How to Get LLC License: Everything You Need to Know
After registering your LLC, you need to obtain the needed licenses to start doing business. The types of licenses depend on your location and line of business.3 min read
How to get LLC license? After registering your LLC with the state, you need to obtain the needed licenses to start doing business. You might need different licenses from the county, city, state, and federal authorities to operate. The types of licenses you are required to have depend on your location and line of business. You can get details about the licenses you need from the division of corporations of the state's Secretary of State. A local chamber of commerce can prove a useful resource on business licenses. The Small Business Administration guide also has a section dedicated to federal licenses.
Your LLC and Licenses
Contrary to popular belief, forming an LLC is not synonymous with getting a business license. A business license is obtained after forming the LLC and some businesses need much more than just a business license to operate. Forming an LLC is the first step toward starting your business. Formation satisfies the legal registration requirements while licenses may be needed for the LLC to start doing business.

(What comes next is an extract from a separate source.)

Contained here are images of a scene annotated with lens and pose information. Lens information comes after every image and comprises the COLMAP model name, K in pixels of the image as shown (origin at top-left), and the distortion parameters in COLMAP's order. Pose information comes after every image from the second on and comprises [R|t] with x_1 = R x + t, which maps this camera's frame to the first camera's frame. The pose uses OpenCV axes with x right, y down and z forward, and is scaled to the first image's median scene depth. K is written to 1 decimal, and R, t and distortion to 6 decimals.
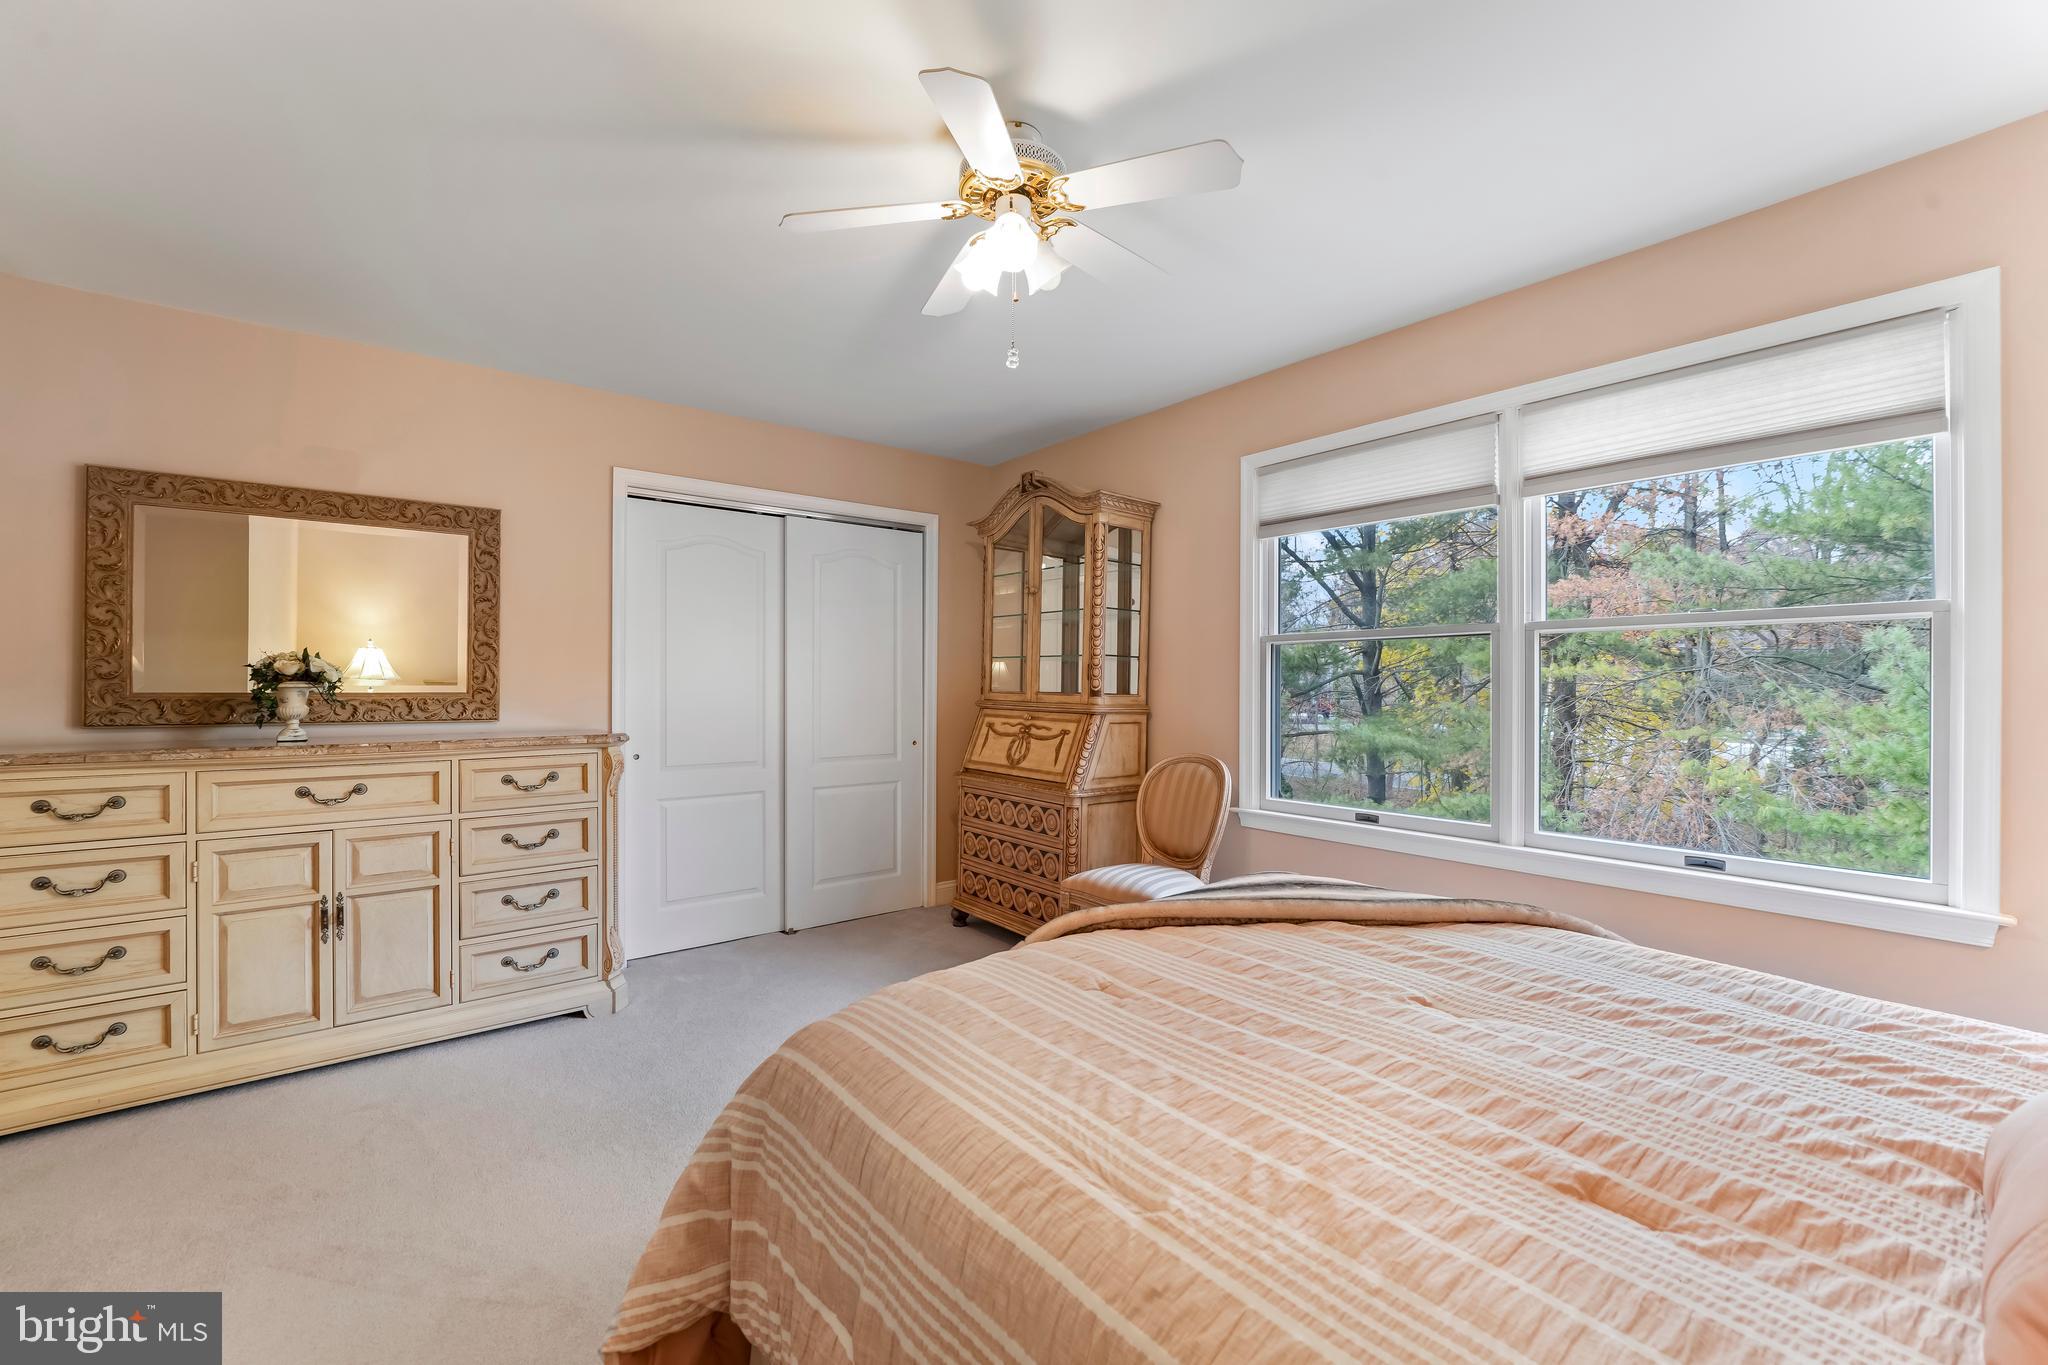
lens RADIAL K [[850.8, 0, 1019.9], [0, 850.8, 692.0], [0, 0, 1]] dist [-0.010562, -0.000470]
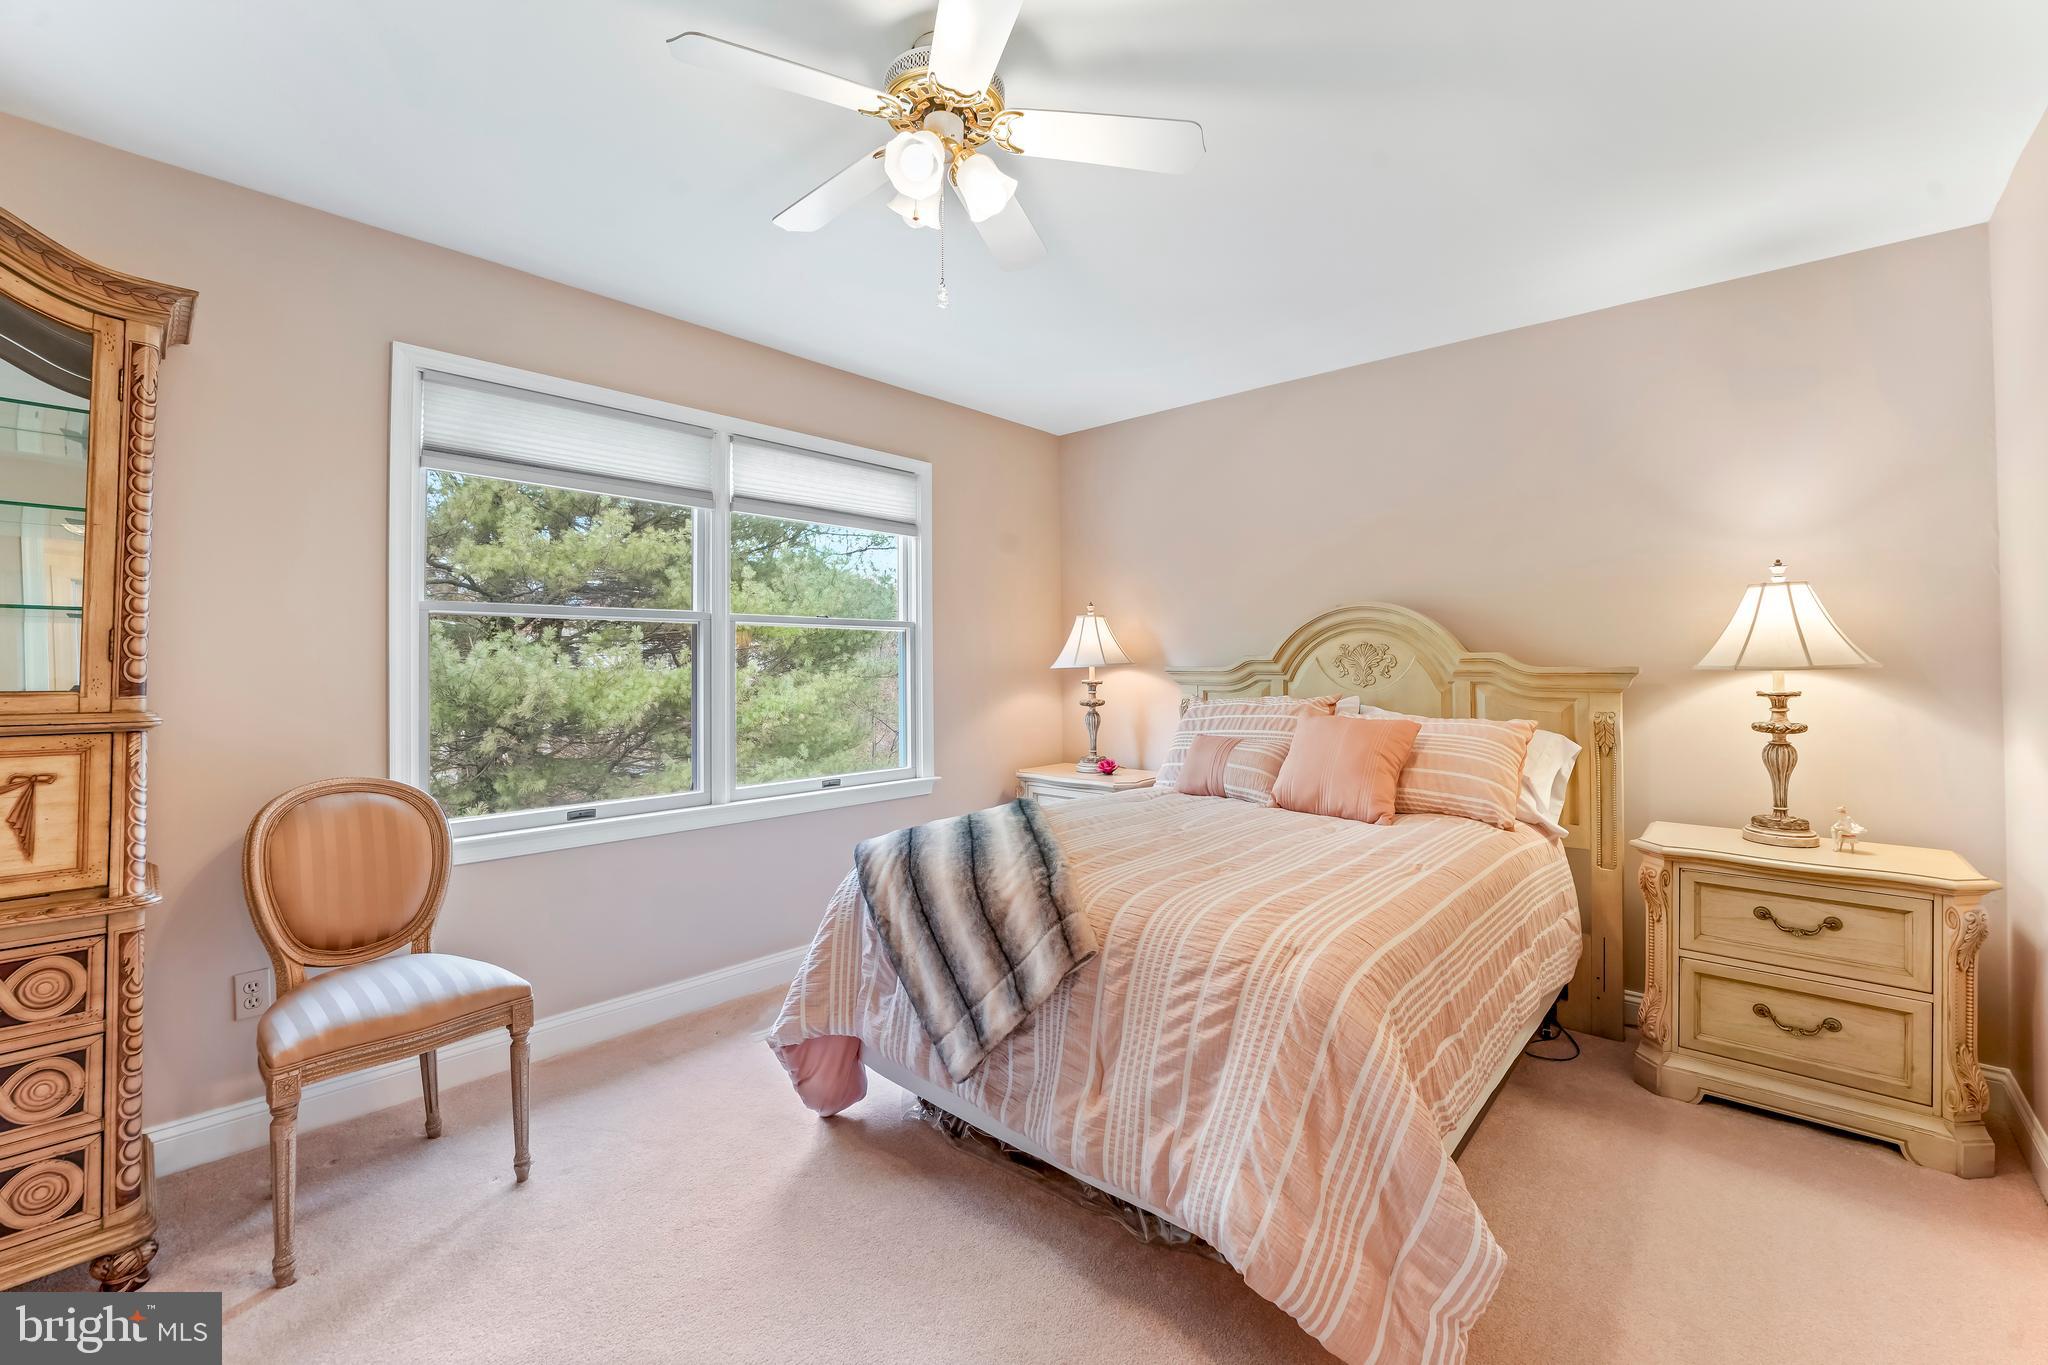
lens RADIAL K [[836.1, 0, 1019.8], [0, 836.1, 668.1], [0, 0, 1]] dist [-0.025371, 0.000005]
pose [[-0.168251, -0.006071, 0.985726, -0.486556], [0.008968, 0.999930, 0.007689, -0.010296], [-0.985703, 0.010134, -0.168184, 0.615764]]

Formation of an LLC differs from state to state but usually involves the following steps:
- Reserving a name with the state Secretary of State. A name can be reserved until the LLC formally registers with the state Secretary of State.
- Appointing a registered agent for service process. The agent receives legal paper on behalf of the LLC.
- Filing the Articles of Organization. This document states basic details about your LLC. If your LLC successfully files the Articles of Organization, then your LLC is now a legally registered entity but there are a few other things you need to do before you can be allowed to operate.
- Some states require new LLCs to publish their Articles of Organization in a newspaper and submit an affidavit of publication to the Secretary of State.
- Some states require the new LLC to file its first annual filing within a few weeks of its formation.
- It is also a good practice to draft an operating agreement. This document will govern the relationships between the LLC members.
- Most LLCs are required to get an Employer Identification Number (EIN) from the IRS. The application for the EIN can be made online.
- The LLC also needs to get a business bank account to be able to separate its finances from those of the individual members.
It is at this point the LLC is ready to get licenses to operate.
Which Licenses Does Your LLC Need?
The exact type of licenses your LLC needs depends on its line of business and location. A hotel would likely need a permit from the health department. Many businesses are required to have a tax registration certificate. Other types of licenses include zoning permits, professional licenses, home occupation permits, and general business operation licenses. The permits and licenses also vary from state to state.
Some permits are issued by the county government while others are obtained from the city or state. Some business also need to have federal licenses.
You can get information about the licenses you need on the websites of your state's Secretary of State or state Attorney General. A local chamber of commerce can also fill you in on the permits and licenses your business needs. The Small Business Administration guide lists the federal permits American businesses need.
How to Get a License for Your LLC
The exact process of filing for a license will naturally depend on the state where you are doing business but it normally involves the following steps:
- Filing an application with the licensing authority. Some licensing bodies have a provision of filing online while for some the only option is using postal mail, or delivering the application in person.
- Paying the required fee.
Most licenses must be renewed annually by filing an application and paying a small fee. The renewal of some permits is dependent on the way the LLC follows the terms of the permit. Restaurants, for example, might be subjected to regular unannounced inspections. A restaurant can lose its license if the inspectors find out that it does not meet the minimum hygienic standards set out by the licensing authority.